Relégué en Ligue 2 au terme d’une saison 2025-2026 particulièrement difficile, le Racing club de Bobo-Dioulasso (RCB) veut désormais tourner la page. Le nouveau comité-directeur, conduit par Amadou Bamba, a présenté une feuille de route sur quatre ans, dont la première étape s’est ouverte ce lundi 17 août avec la reprise des entrainements de l’équipe fanion. Avec Souleymane Diakité, dit « Barési », aux commandes, les Tigres de Diarradougou entendent engager la reconquête de l’élite, tout en posant les bases d’un club plus solide.
Le Racing club de Bobo-Dioulasso (RCB) repart à la conquête de la Ligue 1 dès cette saison 2026-2027. Mais, dans la politique de son nouveau président, la remontée n’est qu’une partie d’un projet beaucoup plus large. Après une saison qui a vu le club terminer à la 15e place et quitter l’élite, le comité-directeur veut reconstruire sur des bases nouvelles. « Nouas avons bâti notre programme sur quatre points essentiels », explique le président Amadou Bamba : « une équipe compétitive, la relève, les infrastructures et une économie autour du football ».
La première urgence est de remettre l’équipe première sur les rails. Pour y parvenir, le club a confié la responsabilité technique à un ancien de la maison. Souleymane Diakité, connu sous le nom de « Barési », a porté les couleurs du RCB avant d’exercer sur plusieurs bancs, notamment à Vitesse et à la ASFB. Sa mission sera de bâtir une équipe capable de jouer les premiers rôles en Ligue 2 et, surtout, de donner corps à l’ambition d’un retour rapide parmi l’élite.

Le premier rendez-vous a été fixé le lundi 17 août 2026, avec la reprise des entrainements sur le terrain du club, au quartier Diarradougou. Ce démarrage doit permettre au nouvel encadrement de prendre connaissance du groupe, d’évaluer les besoins et de préparer une saison où le RCB n’aura pas seulement à défendre uniquement son statut de grand club historique mais aussi de gagner le droit de retrouver la Ligue 1. Car, pour le président Bamba, la reconstruction ne peut se limiter à l’équipe A.

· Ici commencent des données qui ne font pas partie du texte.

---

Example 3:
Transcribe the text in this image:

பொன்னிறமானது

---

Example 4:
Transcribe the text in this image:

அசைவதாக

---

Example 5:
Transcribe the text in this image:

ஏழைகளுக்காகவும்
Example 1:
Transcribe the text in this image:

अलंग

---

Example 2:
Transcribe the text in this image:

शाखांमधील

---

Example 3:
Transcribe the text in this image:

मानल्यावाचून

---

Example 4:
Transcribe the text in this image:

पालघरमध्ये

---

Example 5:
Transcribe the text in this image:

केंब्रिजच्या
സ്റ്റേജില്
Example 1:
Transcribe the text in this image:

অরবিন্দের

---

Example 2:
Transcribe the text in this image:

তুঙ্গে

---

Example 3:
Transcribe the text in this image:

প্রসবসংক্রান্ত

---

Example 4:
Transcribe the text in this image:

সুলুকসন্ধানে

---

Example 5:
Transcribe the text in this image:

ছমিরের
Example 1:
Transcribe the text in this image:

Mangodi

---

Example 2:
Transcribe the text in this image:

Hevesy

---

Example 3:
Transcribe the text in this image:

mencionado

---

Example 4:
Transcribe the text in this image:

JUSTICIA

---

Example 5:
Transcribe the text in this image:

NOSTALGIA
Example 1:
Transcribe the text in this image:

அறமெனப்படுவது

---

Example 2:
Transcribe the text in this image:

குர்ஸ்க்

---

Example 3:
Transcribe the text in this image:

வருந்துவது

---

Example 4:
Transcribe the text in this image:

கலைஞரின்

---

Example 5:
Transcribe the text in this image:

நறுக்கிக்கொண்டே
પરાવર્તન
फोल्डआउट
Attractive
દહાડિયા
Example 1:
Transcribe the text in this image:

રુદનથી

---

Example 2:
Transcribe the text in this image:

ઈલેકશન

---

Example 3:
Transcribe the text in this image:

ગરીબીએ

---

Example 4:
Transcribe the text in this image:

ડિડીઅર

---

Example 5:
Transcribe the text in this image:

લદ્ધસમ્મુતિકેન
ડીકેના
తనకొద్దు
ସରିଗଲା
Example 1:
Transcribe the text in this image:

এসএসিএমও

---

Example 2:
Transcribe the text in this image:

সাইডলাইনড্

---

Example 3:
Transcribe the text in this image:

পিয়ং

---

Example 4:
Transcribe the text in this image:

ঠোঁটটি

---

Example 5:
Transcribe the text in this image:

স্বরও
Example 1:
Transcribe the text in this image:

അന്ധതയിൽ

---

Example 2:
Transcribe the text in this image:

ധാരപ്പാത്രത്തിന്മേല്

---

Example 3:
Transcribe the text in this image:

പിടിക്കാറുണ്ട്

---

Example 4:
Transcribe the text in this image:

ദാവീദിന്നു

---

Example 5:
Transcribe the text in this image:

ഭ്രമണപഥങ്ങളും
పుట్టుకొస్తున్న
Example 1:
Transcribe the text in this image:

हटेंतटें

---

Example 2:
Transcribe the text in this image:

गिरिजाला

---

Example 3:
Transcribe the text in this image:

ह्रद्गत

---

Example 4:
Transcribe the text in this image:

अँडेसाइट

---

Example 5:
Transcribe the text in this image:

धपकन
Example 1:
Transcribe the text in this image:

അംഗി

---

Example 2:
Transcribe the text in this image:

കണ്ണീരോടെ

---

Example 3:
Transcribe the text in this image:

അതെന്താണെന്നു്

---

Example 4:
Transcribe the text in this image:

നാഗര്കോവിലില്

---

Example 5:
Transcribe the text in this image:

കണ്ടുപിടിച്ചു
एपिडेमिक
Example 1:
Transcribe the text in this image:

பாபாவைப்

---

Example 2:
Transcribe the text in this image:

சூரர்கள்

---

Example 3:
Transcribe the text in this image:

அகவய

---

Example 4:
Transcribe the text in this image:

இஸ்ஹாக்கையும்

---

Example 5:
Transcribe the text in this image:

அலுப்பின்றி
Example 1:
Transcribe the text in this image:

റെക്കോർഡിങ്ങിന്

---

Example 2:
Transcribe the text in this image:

La mise en place d’un centre de formation

La deuxième priorité annoncée concerne la formation. Le président estime qu’une équipe compétitive dans la durée ne peut exister sans des catégories de jeunes performantes. Le club ambitionne ainsi de reconstruire sa relève et, à terme, de mettre en place un centre de formation ainsi qu’une académie. Une orientation qui rejoint d’ailleurs l’évolution observée cette saison dans le football burkinabè, marquée par la montée en puissance des structures de formation. Le titre de Rahimo FC, académie sacrée championne, en est une illustration.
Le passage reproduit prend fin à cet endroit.